The storm-ravaged streets of Buffalo reopened Thursday as authorities continue to search for people who died or are trapped following last week’s once-in-a-generation blizzard that pummeled the area with around 40 inches of snow
Mayor Byron Brown announced at a press conference late Wednesday that the city’s driving ban would be lifted after midnight. Suburban roads, highways and Buffalo Niagara International Airport had already reopened.
Brown touted “significant progress” in snow removal, but still cautioned residents against venturing out in their vehicles unless necessary.
Also on Wednesday, Erie County Executive Mark Poloncarz confirmed 37 fatalities in his jurisdiction, with 29 in the Buffalo area alone. By comparison, 23 deaths in western New York were blamed on the blizzard of January 1977, the previous storm against which all others were measured.
As of mid-week, multiple bodies remained unidentified.
While local authorities grappled with the possibility of finding more remains as the snow begins to melt, the National Guard continued knocking on doors to check on residents who lost power. At times, law enforcement relied on officers’ personal snowmobiles and trucks to navigate the frozen city.
As the cleanup begins, cracks have begun to appear in the local political establishment’s united front. Poloncarz called Brown’s response to the storm “embarrassing,” while Republican Erie County Sheriff John Garcia admitted that the area’s preparedness “absolutely” could have been better.
Brown, however, was unbowed, and insisted that the city “did everything that it could” given the conditions.
Unfortunately, Buffalo’s hellish week may be far from over. With rain forecast at the end of the week and temperatures set to go up as high as 50 degrees Fahrenheit, the region is bracing for potential flooding as the snow melts.
Although the National Weather Service predicts only minor issues, Gov.

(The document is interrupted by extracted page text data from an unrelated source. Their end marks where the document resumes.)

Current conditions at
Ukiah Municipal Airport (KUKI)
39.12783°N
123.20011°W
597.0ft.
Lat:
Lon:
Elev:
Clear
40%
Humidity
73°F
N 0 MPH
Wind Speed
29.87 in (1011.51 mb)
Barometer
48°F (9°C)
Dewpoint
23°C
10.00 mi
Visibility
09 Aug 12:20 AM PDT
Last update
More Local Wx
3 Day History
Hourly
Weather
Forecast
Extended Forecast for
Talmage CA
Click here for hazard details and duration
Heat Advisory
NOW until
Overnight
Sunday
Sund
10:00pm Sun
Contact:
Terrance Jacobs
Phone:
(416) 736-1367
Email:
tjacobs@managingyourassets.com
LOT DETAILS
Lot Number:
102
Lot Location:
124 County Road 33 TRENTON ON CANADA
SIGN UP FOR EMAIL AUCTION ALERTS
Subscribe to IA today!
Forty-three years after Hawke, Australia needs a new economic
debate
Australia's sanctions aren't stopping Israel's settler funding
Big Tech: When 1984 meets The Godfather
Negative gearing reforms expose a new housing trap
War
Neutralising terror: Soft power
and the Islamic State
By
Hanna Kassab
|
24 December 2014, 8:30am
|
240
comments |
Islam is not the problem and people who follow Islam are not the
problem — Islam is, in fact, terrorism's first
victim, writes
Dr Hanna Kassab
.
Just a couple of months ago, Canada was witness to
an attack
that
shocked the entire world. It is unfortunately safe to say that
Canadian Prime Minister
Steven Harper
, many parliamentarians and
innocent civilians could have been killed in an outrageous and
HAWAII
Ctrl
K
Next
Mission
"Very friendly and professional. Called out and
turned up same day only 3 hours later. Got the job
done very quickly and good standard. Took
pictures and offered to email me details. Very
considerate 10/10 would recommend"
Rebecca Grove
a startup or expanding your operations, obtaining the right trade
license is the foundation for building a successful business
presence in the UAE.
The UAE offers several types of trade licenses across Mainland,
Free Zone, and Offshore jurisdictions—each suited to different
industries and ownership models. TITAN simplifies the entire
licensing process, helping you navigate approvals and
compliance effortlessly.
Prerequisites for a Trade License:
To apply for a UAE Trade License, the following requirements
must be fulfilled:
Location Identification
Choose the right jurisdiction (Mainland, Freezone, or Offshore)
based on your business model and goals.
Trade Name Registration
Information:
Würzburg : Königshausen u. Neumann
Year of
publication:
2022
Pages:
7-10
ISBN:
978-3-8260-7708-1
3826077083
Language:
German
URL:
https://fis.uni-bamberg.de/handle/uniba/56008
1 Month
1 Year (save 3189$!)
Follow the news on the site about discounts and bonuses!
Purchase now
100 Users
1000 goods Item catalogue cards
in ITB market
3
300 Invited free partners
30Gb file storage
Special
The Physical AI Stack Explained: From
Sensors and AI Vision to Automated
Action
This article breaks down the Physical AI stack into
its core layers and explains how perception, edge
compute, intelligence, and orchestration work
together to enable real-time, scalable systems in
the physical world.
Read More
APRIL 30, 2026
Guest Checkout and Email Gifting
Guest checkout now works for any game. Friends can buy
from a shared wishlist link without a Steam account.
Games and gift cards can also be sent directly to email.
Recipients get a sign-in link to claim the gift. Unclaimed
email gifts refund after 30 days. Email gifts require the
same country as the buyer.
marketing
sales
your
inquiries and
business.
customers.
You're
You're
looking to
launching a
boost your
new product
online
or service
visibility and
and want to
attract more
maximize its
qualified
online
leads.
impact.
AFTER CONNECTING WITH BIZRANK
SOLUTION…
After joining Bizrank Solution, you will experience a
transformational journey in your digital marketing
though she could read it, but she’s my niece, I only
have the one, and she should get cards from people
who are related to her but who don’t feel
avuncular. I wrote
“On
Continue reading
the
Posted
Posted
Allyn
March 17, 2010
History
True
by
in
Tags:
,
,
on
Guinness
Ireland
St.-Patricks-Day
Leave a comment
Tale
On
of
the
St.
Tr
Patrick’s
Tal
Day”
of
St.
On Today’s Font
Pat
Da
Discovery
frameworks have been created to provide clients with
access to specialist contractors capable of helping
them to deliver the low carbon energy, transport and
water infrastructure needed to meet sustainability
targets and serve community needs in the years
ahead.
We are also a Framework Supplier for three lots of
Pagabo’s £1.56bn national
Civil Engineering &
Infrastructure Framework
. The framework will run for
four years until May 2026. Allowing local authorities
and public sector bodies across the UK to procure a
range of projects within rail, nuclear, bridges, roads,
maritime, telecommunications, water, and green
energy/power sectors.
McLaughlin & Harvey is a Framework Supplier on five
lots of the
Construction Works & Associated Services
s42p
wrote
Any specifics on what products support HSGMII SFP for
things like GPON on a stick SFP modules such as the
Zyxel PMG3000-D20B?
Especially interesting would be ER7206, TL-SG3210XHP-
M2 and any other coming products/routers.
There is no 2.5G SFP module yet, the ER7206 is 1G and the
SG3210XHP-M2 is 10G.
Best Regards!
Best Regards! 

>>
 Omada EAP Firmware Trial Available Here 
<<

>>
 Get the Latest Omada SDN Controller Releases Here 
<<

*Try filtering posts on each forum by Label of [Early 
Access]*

Kathy Hochul confirmed that the state was ready with nearly 800,000 sandbags and more than 300 pumps and generators.
“We will continue to work closely with local partners to help communities recover,” the governor wrote Wednesday on Twitter.
“We are working around the clock to help Western New York recover from this historic winter storm,” she added, “and we won’t stop until the job is done.”